
  7. 7
    chaosbutterfly
    Posted October 14, 2012 at 8:48 pm

    This show was surprisingly good.
    I wasn’t sure that I would like it, but I got sucked in pretty much right away, and was even a little sad when it was over.

    At the end though, when that producer guy came to Juliette’s house on a booty call, who was the dude on her couch? Was that Deacon or Avery? I hope it wasn’t Deacon. I was so proud of him for standing up to Juliette when she tried to sexually assault him outside of the lounge.

    And I hope Scarlett doesn’t get added to Juliette’s nasty tour.
    What should happen is that Rayna should start grooming Scarlett to eventually go head to head against Juliette. Like how Dumbledore prepped Harry to eventually beat Voldemort. If the show is real-life based though, I bet money that Scarlett won’t ever become as popular as Juliette. Nobody ever pays attention to talented people nowadays. Don’t know why.

    About Juliette being compared to Taylor Swift, I actually see that very clearly.
+++++
In the comment about the show, who does the writer say Rayna should start grooming to go head to head against Juliette?

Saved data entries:
+++++
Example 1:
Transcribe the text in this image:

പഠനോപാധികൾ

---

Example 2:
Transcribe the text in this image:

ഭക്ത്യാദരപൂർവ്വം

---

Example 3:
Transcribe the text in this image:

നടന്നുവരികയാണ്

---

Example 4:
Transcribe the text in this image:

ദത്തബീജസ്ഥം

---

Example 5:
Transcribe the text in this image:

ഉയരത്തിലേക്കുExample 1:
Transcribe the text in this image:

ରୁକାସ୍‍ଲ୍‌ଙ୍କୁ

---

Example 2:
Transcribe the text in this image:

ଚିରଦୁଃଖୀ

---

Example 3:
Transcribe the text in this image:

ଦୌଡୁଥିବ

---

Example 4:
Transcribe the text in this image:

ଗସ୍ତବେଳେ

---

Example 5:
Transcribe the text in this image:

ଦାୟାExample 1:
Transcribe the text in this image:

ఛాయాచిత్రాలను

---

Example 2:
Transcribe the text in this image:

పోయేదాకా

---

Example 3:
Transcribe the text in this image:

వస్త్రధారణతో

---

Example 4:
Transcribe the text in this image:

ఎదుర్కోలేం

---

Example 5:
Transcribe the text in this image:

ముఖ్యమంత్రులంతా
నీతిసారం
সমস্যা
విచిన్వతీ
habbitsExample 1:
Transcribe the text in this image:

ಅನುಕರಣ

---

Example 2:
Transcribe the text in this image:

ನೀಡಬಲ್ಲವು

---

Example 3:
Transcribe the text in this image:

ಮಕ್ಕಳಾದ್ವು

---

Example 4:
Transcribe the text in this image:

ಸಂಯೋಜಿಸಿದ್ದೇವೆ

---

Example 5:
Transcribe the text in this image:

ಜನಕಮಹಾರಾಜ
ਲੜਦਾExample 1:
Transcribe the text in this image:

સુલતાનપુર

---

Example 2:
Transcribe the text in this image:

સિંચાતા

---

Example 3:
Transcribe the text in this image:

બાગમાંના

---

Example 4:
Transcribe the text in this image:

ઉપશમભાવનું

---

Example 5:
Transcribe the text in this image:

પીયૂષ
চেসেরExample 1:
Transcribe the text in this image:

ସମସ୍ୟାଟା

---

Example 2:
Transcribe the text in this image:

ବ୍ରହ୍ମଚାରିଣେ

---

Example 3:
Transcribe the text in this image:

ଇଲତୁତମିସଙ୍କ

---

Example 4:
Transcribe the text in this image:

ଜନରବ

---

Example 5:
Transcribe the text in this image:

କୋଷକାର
+++++
#### [RESPONSE TO THE TASK]
Scarlett